In Waterman’s Archb. Cr. Pl. 97, the statute of 14 and 15 Viet., c. 100, § 15, is quoted, which enacts, that any number of accessories to a felony, -or receivers of stolen property, may be charged with substantive felonies in the same indictment. In reference to that statute, and immediately after quoting it, the following statement is made : “ But this is the only case, in which several persons can be joined in the same indictment, for several offences committed by them independently of each other.”
We have no statute similar to that of 14 and 15 Vic. above referred to. We are, therefore, clear in the opinion, that an indictment would be fatally defective, if upon its face it charged several defendants for several offences committed by them independently of each other, some of which were committed by some of the defendants at one time, and some of which were committed by others of the defendants at a different time.

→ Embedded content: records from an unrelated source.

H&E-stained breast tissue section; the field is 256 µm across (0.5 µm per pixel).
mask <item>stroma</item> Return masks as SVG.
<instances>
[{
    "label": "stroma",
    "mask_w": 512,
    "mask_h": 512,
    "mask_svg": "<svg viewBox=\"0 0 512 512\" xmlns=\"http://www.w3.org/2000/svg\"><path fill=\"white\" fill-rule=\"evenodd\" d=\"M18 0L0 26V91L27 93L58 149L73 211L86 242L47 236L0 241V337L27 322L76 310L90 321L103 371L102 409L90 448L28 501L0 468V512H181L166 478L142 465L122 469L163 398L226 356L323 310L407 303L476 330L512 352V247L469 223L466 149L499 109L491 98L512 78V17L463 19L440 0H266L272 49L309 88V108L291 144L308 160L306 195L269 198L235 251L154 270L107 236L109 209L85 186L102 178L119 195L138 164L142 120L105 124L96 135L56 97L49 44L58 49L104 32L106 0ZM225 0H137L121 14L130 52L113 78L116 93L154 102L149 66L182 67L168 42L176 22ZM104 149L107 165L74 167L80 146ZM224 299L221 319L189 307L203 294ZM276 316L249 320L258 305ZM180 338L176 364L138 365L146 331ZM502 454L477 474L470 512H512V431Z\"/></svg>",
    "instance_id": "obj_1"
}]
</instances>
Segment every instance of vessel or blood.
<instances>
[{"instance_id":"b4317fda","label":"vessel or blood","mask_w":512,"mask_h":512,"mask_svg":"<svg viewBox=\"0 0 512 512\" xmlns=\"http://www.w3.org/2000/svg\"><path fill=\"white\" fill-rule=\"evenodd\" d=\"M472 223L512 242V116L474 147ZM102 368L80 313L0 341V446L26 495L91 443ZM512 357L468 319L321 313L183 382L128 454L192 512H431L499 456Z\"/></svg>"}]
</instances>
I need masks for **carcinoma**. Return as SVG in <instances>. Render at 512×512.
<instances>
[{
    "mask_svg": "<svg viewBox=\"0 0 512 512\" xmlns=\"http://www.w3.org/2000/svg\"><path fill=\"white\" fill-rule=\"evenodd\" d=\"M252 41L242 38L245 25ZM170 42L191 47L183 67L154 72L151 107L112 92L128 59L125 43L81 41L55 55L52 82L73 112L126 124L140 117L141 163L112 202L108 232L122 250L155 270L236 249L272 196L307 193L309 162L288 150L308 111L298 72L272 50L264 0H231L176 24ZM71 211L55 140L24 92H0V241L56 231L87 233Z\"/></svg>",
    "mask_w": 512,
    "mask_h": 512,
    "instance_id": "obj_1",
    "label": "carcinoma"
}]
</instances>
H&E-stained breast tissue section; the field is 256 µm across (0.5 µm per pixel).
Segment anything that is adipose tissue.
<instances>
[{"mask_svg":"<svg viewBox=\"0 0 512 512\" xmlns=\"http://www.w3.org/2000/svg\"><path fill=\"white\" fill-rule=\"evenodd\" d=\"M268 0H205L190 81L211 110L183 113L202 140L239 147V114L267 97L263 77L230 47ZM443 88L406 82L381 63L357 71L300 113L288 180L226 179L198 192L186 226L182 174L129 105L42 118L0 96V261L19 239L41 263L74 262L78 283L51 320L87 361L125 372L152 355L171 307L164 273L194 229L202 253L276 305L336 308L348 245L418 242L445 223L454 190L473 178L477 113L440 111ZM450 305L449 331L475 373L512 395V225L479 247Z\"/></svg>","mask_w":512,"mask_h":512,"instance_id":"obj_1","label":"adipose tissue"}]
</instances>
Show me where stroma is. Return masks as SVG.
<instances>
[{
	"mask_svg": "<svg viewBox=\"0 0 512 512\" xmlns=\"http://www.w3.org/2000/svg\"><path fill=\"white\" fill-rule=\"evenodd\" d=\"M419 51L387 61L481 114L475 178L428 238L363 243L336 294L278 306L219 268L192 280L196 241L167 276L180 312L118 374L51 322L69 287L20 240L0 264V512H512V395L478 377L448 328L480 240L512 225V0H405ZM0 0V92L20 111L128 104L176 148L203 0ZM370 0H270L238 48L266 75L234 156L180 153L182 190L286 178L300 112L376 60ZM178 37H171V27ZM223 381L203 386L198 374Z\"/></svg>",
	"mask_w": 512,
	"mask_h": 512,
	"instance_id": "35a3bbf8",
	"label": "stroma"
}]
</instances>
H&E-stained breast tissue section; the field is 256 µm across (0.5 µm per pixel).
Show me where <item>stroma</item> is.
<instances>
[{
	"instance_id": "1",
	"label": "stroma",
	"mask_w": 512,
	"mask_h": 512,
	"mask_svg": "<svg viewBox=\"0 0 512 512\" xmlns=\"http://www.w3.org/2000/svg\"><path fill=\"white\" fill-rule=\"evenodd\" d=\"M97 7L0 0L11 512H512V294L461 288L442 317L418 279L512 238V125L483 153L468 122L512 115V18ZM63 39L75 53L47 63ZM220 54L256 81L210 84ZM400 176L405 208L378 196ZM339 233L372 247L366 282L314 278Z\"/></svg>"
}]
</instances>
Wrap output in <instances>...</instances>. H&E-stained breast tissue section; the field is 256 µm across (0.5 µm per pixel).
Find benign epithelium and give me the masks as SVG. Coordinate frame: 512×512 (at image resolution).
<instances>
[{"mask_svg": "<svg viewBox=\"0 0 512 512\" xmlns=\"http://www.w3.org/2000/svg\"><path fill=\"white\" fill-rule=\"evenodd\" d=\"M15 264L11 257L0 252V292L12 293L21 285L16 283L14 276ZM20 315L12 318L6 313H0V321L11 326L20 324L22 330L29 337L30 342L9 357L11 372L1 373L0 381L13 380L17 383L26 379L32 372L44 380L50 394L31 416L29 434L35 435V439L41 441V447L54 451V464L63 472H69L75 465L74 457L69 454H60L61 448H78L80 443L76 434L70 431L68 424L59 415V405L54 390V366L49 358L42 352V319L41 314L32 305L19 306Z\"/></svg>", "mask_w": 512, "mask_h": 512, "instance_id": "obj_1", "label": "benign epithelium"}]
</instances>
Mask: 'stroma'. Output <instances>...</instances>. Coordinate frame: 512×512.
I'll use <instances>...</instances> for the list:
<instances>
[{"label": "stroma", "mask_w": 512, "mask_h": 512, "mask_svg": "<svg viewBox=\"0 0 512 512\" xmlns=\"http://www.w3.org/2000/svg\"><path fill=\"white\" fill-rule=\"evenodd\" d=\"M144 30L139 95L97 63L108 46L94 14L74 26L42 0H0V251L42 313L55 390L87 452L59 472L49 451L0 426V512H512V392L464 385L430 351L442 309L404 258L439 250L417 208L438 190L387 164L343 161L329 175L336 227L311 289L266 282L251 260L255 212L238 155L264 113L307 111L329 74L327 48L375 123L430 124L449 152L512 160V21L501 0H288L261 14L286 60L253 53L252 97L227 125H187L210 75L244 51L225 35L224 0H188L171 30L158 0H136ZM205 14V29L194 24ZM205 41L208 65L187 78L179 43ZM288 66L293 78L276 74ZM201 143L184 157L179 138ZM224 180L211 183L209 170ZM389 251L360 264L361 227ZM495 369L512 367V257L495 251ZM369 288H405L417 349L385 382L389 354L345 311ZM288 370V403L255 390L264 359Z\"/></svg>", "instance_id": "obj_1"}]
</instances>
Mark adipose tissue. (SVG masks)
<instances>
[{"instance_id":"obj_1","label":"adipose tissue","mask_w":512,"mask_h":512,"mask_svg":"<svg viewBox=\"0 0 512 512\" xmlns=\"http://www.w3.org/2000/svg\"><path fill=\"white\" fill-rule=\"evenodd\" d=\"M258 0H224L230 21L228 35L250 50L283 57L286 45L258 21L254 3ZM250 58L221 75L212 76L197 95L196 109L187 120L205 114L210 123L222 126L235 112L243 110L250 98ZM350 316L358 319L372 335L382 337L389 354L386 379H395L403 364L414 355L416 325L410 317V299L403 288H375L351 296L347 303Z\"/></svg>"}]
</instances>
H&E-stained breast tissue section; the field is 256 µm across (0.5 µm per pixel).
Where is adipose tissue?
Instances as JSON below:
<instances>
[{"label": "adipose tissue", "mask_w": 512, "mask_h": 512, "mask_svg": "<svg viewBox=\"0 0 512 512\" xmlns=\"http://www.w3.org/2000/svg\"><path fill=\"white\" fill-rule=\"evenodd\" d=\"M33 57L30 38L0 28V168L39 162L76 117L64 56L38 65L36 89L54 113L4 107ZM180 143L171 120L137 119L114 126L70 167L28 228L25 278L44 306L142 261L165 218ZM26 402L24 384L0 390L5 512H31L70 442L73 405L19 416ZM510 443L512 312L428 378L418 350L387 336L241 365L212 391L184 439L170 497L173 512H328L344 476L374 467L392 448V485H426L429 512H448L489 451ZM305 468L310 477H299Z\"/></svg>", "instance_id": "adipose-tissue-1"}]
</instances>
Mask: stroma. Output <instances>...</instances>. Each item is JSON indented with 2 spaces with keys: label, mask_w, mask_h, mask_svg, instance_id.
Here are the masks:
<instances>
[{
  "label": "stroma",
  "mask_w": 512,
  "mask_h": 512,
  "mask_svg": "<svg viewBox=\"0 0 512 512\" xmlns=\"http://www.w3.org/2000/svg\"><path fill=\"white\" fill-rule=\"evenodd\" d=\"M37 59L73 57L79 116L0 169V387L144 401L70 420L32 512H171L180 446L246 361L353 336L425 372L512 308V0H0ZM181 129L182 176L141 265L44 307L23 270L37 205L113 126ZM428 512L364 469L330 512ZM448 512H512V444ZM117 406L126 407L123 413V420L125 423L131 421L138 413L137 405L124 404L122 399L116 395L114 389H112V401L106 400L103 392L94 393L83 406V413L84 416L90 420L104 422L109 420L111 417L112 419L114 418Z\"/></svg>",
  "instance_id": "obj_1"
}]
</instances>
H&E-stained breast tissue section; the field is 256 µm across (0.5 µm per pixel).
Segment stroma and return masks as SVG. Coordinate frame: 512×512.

Where these facts do not appear upon the face of the indictment, but do appear on the trial from the evidence, the *81defendants are as much entitled to the benefit and protection of the rules of law above laid down, as if the indictment had fairly stated the facts, and thus given them an opportunity to demur to it, or to move in arrest of judgment. The mere form in which an indictment may be drawn by the prosecuting attorney, ought never to be allowed to evade or destroy any substantial legal right of the defendant. However unobjectionable, on its face, an indictment may be, a conviction under it cannot lawfully result from proof of the indentical facts which would, if distinctly stated in it, vitiate the indictment, and enable the defendants, even after conviction, to arrest or reverse any judgment rendered on it against them.
The charge of the court below is not sustained by any of the cases cited by the Attorney General, and therefore we need not express our opinion as to-the merits of those cases, further than to say that, if they are in conflict with our views as above expressed, we could not follow them.
For the error in the charge of the court below, its judgment is reversed, and the cause remanded.